What to do – Copy every line in the rows below word for word, leaving out the pictures.

Data records:
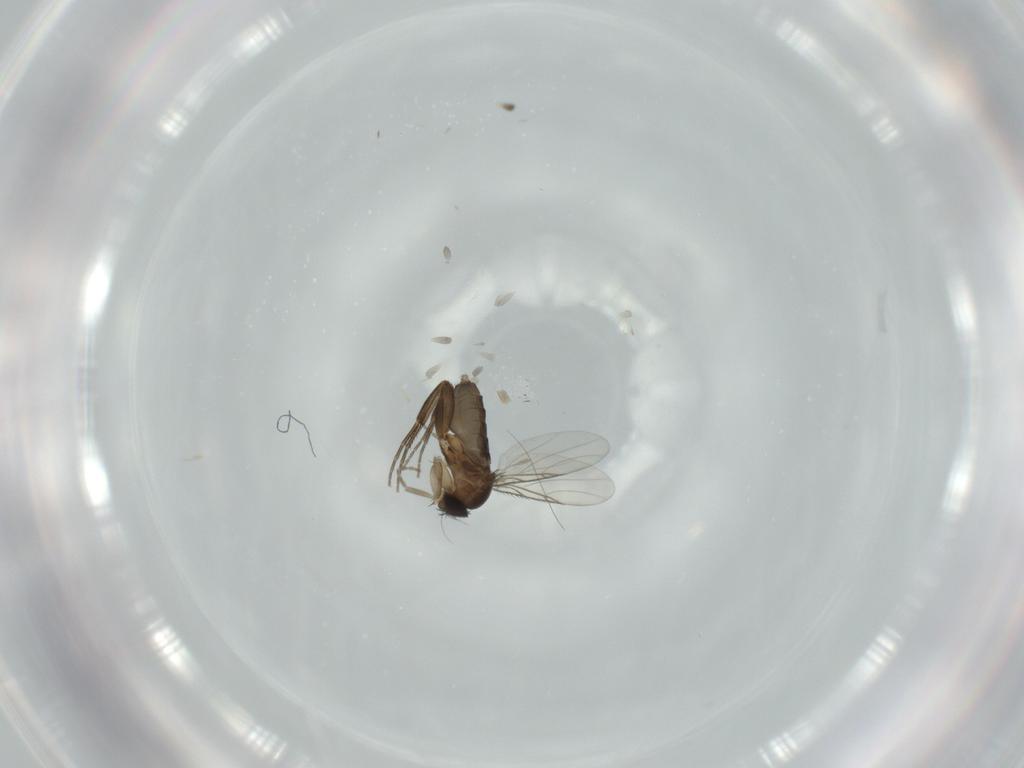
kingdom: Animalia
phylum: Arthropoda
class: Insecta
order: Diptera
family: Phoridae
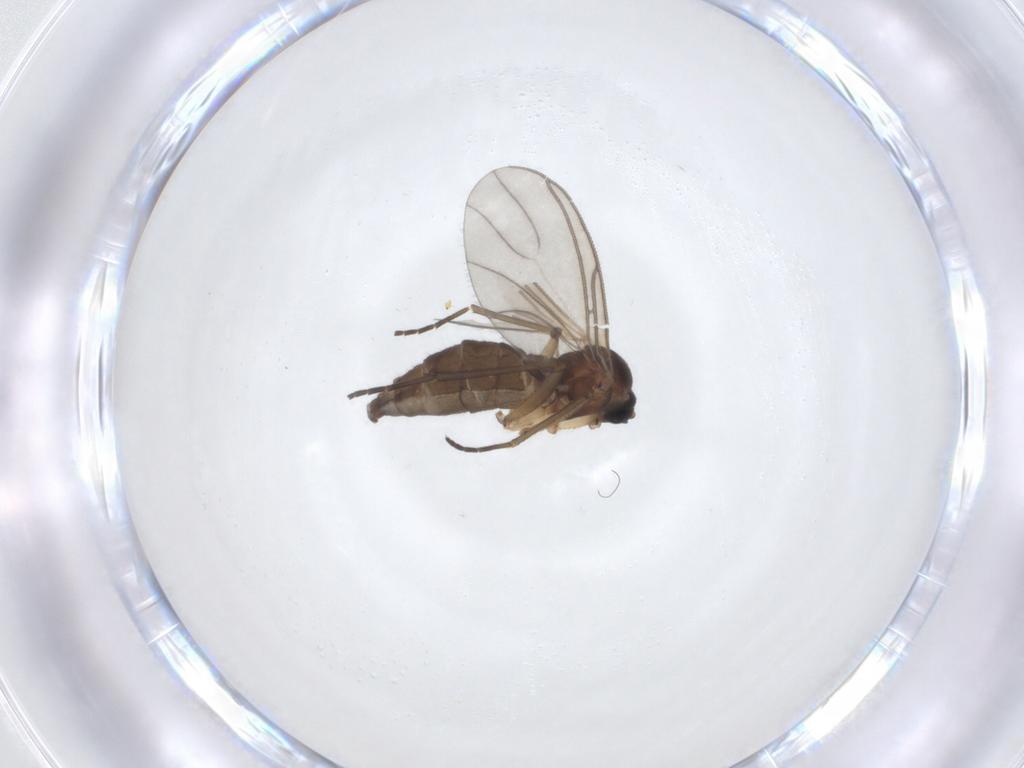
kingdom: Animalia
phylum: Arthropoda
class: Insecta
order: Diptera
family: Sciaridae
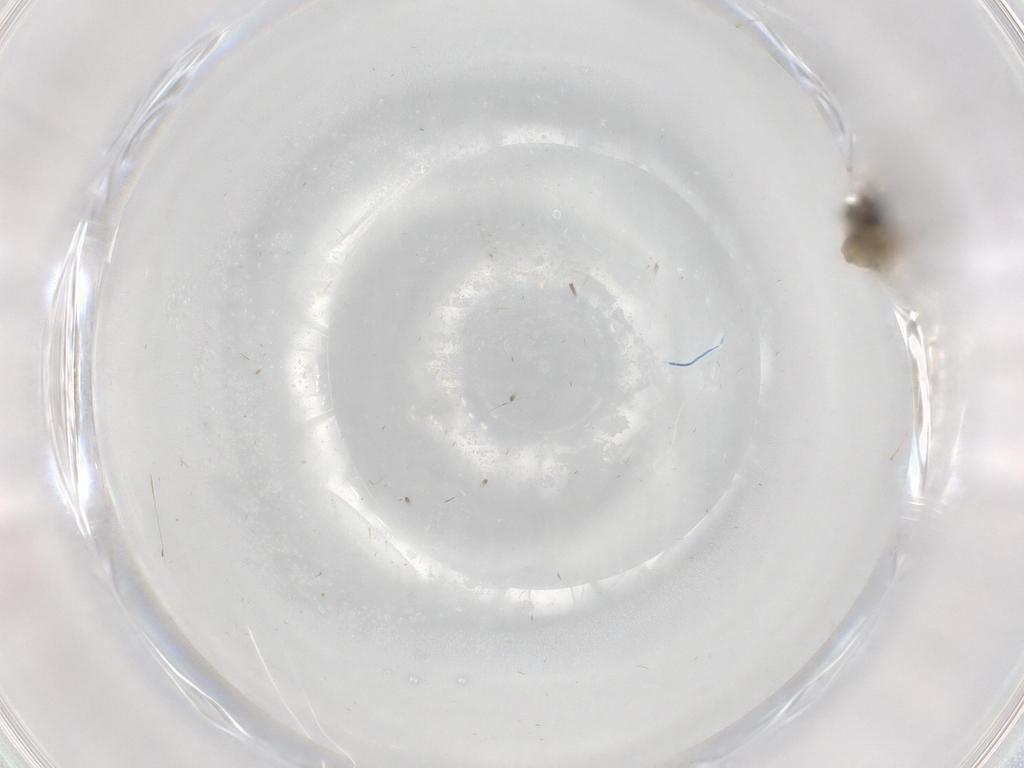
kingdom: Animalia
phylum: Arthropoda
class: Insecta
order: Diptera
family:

Task response –
kingdom: Animalia
phylum: Arthropoda
class: Insecta
order: Diptera
family: Phoridae
kingdom: Animalia
phylum: Arthropoda
class: Insecta
order: Diptera
family: Sciaridae
kingdom: Animalia
phylum: Arthropoda
class: Insecta
order: Diptera
family:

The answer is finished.